• _STUDY MATERIAL_:
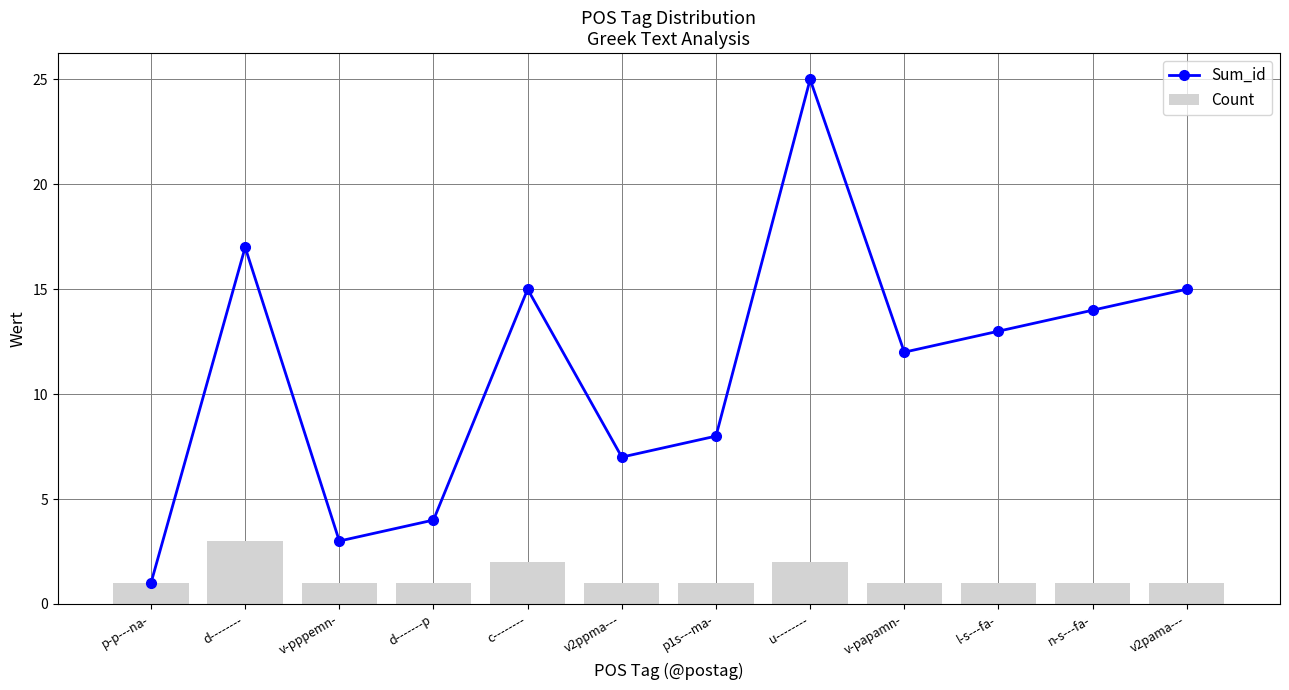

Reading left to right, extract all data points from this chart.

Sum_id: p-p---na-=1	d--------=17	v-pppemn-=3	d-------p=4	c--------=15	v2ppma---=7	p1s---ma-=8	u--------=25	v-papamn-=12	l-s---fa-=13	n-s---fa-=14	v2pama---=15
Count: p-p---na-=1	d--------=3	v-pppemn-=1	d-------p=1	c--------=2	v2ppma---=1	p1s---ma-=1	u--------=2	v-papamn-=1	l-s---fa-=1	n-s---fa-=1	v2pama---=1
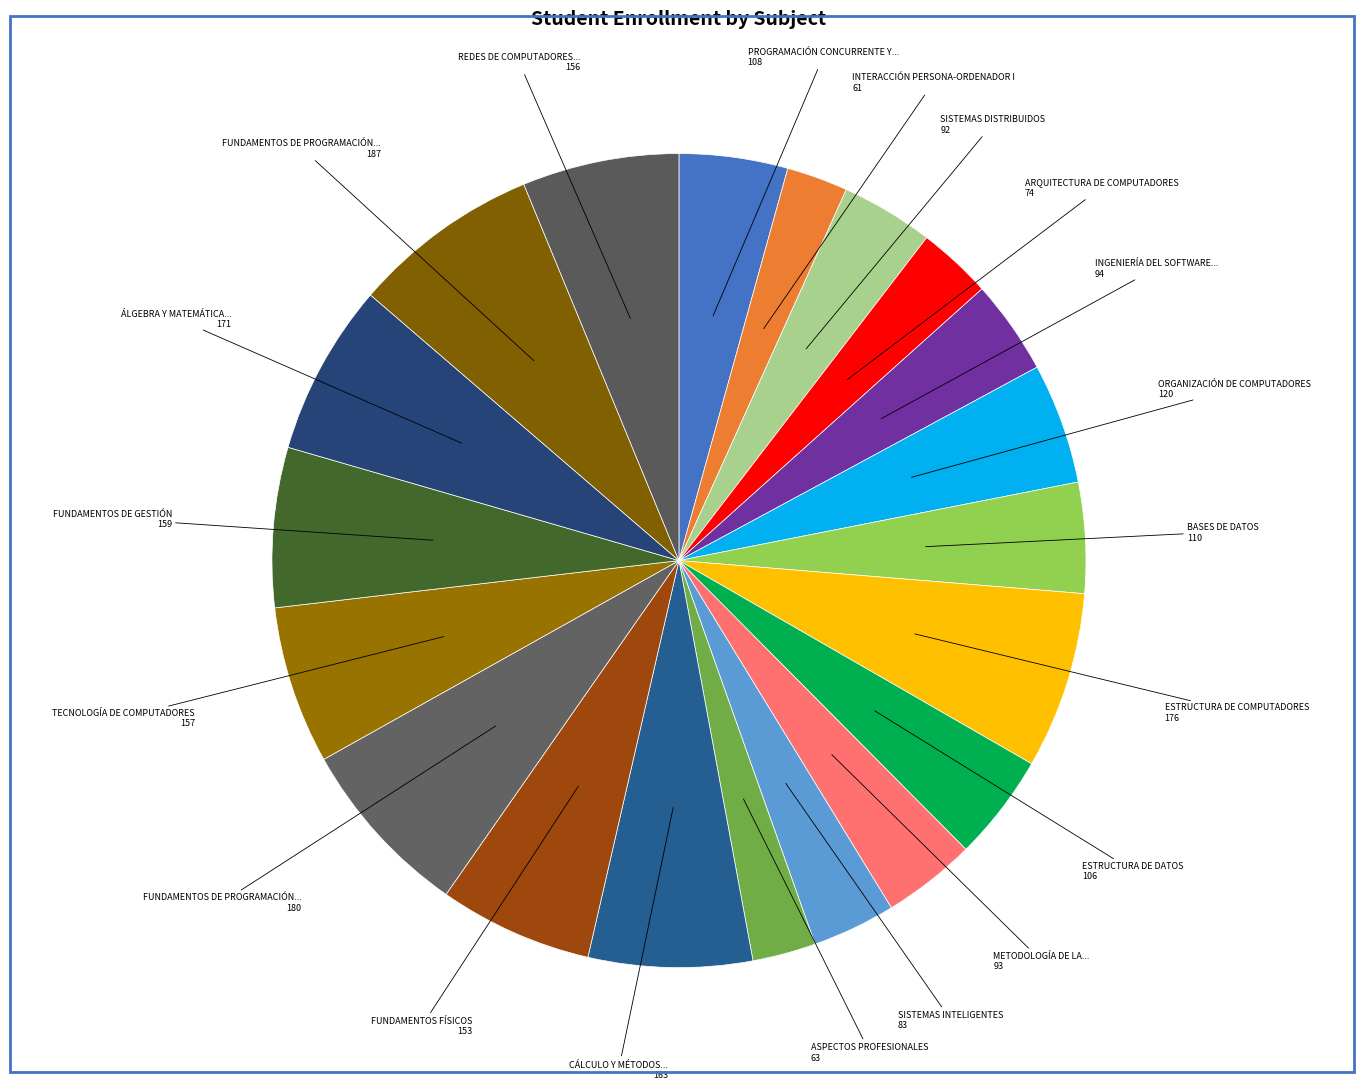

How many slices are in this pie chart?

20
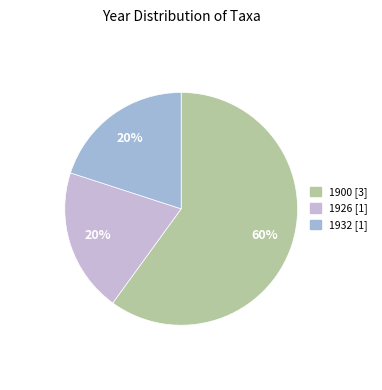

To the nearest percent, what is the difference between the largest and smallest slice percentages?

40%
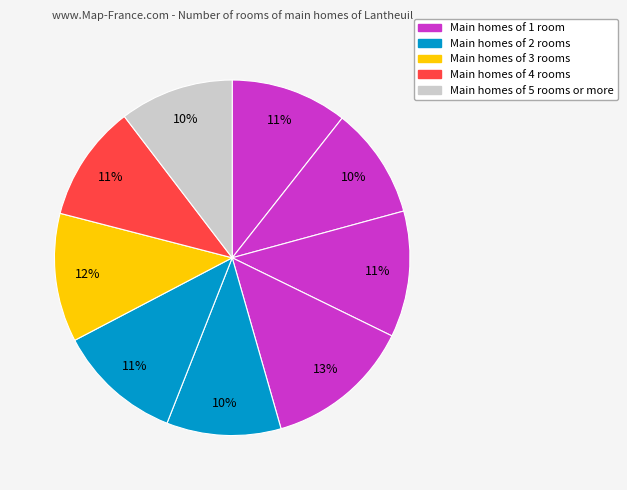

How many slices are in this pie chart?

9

==

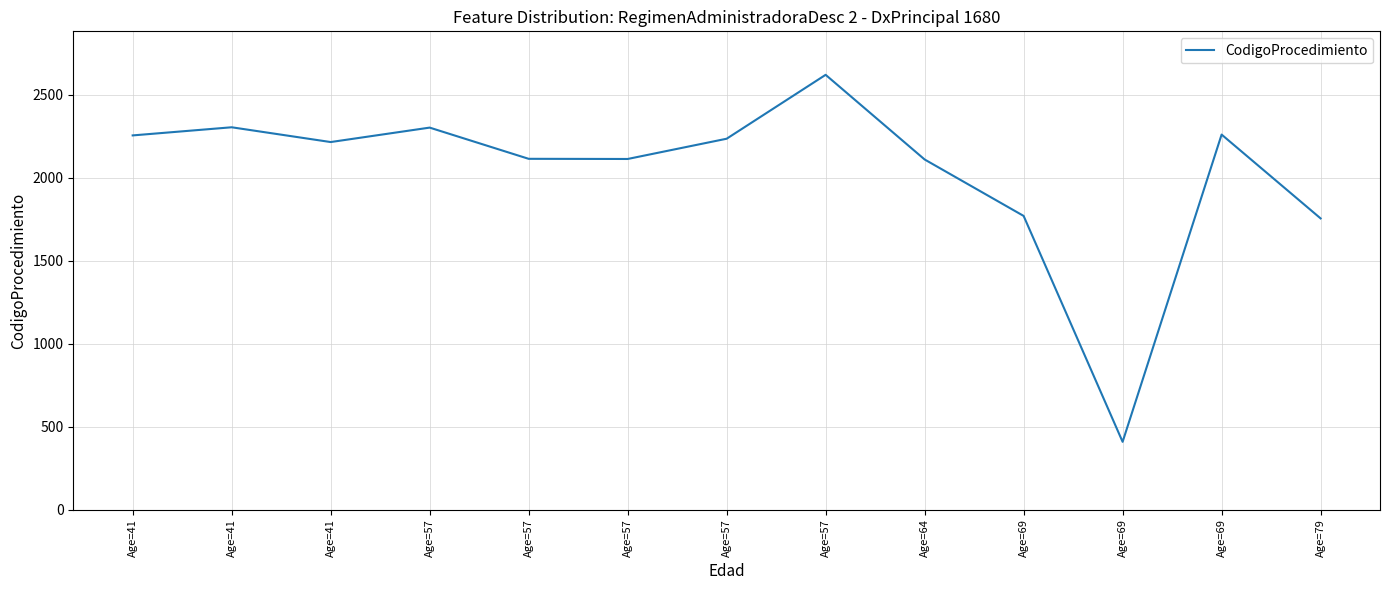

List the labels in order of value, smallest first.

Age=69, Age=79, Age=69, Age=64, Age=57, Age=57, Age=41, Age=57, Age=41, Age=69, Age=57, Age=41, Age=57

• _PROBLEM_: Rewrite the stretch from the line containing "List the labels" through the line containing "Age=69, Age=57, Age=41, Age=57", putting "lowest" in place of "smallest" and leaving everything else as it is.

• _YOUR SOLUTION_:
List the labels in order of value, lowest first.

Age=69, Age=79, Age=69, Age=64, Age=57, Age=57, Age=41, Age=57, Age=41, Age=69, Age=57, Age=41, Age=57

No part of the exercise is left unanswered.